Susan Steinberg works something of the same craft, and these are shockingly pleasant pages to read, stories that stutter and spiral, taking line after line to peel back and retell, focusing, all the while, on the performance of roles that is social life, particularly female life, the gender role as a set of ways to act and be and think and feel. But how does one act natural when the natural has been revealed as cultural, conditioned, contingent? It is one thing to be I in the eyes of one’s little dog, another altogether to recognize one’s sense of self as an aggregate of structures of power. There is a sort of dance, desires and denials in tentative, stumbling equipoise: “The sigh applied pressure to the woman. Then the woman is supposed to give them what they want. / Which is to say the woman is then supposed to perform. Which is to say the woman is then supposed to know the subtle difference between being a woman and performing one.”
“There are some who say I did not kill my father,” begins one story, proceeding to offer qualifications on this fact: “But the ones who say I did not kill my father are the ones who want to have sex with me. / They say I did not kill my father because they cannot have sex with a woman who killed. / What I mean is they cannot have sex with a woman who carries, though all women carry, an unbearable weight.” The weight of history, an accumulation of forces culminating, for a given woman, in a given “desperate performance.” One could throw theory at such a reality, or one could write, as Steinberg does, like a scalpel through an eye:
If I were a guy, I would call this story Ugly People Fucking.
And it would be hilarious.
But if I were a girl, I would call it Universal.
And it would be something else.
Accidents of experience, the limits of knowledge: narrators realize that the limits of their world are the limits of their own subjective experience, perceive the world as a result of misconceptions (“One used to think mourning was spelled morning, and then, as morning, it was a different kind of dove, a different sound they made.”), expand the boundaries of their world through some startling new event (which is maybe a disaster, a death, or the initial dip of a French fry into a milkshake: “and I said, Sick, and he said, Fuck you, and I said, Fuck you, and he said, Try it, dumbass, and I stuck a French fry into the milk shake, and it was amazing.”).
Such dialogue gives witness to the “amateur” as Steinberg calls it in one story. Like amateur porn, “like broken nails,” a genre characterized by “something having to do with desperation. / The amateur’s desperation becoming mine.” Amidst ubiquitous trauma, the narrators here reflect and remember, obfuscating as they replay. The only thing reliable is the persistence of roles, roles one is demanded to know, to enact, to embody—“I said, What do you want. / And he said, I want to fuck you. / But he was already fucking me. / So I said, What else do you want. And he said, Shut up. / He said, Shut the fuck up. / Just fuck me, he said.”

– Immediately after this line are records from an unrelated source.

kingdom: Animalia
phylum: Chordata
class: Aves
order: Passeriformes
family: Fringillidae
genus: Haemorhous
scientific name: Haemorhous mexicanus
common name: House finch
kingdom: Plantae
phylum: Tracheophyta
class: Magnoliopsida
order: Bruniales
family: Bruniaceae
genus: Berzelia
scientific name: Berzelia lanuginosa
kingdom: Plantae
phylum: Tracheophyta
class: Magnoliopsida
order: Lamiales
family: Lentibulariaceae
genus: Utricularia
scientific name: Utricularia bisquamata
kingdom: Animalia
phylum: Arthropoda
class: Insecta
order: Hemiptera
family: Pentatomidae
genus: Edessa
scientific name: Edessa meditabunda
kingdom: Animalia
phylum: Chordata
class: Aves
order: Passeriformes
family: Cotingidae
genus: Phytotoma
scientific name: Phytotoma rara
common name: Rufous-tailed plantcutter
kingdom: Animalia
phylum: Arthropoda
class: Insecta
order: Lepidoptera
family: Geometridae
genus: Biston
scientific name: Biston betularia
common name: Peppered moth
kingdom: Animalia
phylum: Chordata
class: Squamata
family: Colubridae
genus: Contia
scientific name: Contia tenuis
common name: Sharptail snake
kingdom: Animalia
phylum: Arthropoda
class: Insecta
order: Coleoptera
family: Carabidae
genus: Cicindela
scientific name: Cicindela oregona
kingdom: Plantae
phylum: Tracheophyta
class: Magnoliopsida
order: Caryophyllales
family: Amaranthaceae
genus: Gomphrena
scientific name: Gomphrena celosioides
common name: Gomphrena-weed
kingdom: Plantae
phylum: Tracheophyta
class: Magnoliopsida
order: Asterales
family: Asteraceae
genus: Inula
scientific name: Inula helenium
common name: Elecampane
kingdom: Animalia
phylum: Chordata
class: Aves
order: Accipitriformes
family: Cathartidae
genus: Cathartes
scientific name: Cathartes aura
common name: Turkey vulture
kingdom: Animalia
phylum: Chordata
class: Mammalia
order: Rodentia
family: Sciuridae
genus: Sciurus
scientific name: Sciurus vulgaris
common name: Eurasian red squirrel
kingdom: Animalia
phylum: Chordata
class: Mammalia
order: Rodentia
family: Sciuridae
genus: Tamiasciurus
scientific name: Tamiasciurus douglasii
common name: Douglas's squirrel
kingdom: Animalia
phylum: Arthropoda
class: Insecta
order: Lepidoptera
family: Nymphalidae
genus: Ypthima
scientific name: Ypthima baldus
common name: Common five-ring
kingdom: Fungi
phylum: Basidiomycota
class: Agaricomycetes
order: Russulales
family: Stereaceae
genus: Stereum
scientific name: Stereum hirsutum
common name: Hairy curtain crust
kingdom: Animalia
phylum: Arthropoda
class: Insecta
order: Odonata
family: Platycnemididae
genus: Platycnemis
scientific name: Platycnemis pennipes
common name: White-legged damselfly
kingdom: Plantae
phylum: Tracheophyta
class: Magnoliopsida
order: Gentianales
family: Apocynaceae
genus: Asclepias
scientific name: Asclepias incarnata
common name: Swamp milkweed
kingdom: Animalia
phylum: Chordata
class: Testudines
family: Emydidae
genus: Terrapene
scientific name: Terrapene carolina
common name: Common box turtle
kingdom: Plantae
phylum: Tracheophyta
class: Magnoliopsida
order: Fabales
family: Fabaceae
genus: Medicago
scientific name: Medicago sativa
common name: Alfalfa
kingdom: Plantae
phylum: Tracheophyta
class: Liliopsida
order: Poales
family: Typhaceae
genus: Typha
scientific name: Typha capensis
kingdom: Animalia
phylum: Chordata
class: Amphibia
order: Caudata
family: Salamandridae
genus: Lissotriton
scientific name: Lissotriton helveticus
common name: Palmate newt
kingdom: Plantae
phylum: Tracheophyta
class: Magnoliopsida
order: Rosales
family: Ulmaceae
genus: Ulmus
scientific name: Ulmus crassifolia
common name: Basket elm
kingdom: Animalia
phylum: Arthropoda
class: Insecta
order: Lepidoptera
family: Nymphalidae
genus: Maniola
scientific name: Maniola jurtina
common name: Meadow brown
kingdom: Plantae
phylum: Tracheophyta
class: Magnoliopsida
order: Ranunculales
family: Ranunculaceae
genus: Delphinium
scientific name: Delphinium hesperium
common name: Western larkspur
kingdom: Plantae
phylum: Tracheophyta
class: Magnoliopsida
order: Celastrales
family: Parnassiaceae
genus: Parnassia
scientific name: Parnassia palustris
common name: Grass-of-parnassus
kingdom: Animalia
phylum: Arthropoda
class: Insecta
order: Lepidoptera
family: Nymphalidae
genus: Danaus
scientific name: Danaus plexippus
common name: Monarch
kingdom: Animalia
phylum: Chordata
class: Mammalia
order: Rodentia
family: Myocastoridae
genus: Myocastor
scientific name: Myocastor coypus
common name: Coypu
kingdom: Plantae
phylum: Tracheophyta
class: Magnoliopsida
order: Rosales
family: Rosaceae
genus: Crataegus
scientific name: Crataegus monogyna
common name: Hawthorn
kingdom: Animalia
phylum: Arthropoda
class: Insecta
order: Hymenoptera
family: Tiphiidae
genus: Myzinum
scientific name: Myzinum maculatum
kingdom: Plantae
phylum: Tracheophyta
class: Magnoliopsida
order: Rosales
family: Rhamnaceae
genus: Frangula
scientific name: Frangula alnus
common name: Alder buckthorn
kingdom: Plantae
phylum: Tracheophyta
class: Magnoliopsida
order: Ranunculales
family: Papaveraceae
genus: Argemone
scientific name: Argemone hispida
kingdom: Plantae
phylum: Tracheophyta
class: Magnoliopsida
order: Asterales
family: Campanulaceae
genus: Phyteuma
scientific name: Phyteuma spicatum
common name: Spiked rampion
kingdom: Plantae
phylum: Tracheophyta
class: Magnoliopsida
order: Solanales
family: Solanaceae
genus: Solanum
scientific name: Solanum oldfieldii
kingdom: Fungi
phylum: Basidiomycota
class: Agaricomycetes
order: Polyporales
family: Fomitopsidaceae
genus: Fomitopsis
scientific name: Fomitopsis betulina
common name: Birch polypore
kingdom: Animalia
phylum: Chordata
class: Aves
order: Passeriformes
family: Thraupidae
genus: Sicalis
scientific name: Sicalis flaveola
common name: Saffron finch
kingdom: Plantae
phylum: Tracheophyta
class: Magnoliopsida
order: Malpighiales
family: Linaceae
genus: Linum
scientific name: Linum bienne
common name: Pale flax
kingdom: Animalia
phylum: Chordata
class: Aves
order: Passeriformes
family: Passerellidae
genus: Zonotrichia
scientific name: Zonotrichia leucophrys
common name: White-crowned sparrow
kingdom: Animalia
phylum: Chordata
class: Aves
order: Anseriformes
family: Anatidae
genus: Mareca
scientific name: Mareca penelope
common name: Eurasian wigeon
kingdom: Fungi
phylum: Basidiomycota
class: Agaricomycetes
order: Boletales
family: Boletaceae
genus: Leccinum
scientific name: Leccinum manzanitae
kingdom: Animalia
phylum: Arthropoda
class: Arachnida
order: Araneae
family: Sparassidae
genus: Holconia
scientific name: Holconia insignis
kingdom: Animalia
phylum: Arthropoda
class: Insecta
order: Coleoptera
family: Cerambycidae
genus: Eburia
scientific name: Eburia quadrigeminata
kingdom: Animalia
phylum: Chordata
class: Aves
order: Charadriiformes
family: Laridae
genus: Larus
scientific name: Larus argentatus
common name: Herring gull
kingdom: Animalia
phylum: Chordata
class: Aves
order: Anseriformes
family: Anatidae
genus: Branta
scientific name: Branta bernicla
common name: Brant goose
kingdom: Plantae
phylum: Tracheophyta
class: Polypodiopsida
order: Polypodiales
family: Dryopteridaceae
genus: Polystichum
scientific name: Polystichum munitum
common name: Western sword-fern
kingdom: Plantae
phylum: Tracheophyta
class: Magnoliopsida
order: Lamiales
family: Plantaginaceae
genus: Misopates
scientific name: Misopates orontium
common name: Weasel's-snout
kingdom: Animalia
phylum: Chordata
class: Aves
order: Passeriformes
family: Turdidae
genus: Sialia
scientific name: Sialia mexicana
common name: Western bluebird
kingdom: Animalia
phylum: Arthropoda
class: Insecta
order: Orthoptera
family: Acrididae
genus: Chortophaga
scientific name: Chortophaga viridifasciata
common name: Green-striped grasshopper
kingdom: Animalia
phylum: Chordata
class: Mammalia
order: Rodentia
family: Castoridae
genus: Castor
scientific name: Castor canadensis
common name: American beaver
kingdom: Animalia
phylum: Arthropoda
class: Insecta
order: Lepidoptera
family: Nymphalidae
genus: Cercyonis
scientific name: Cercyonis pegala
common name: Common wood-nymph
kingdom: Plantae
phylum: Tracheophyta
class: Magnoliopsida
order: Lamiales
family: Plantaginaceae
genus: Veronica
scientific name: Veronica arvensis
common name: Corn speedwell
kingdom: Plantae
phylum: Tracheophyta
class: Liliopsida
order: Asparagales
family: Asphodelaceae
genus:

Lived desperation—for pleasure, for connection, perhaps for authenticity—is anathema to life bound by these given roles. What Steinberg gives us, in the content of her stories and through the startling craft of the language she uses to convey that content, is the paradox of being “used to feeling like women feel . . . used to being nothing other than a woman” while also always aware that such “feeling” and “being” is a series of tropes, masks: “And the woman performs happy woman on a sunny street. / The woman performs this all feels good this all feels really good.”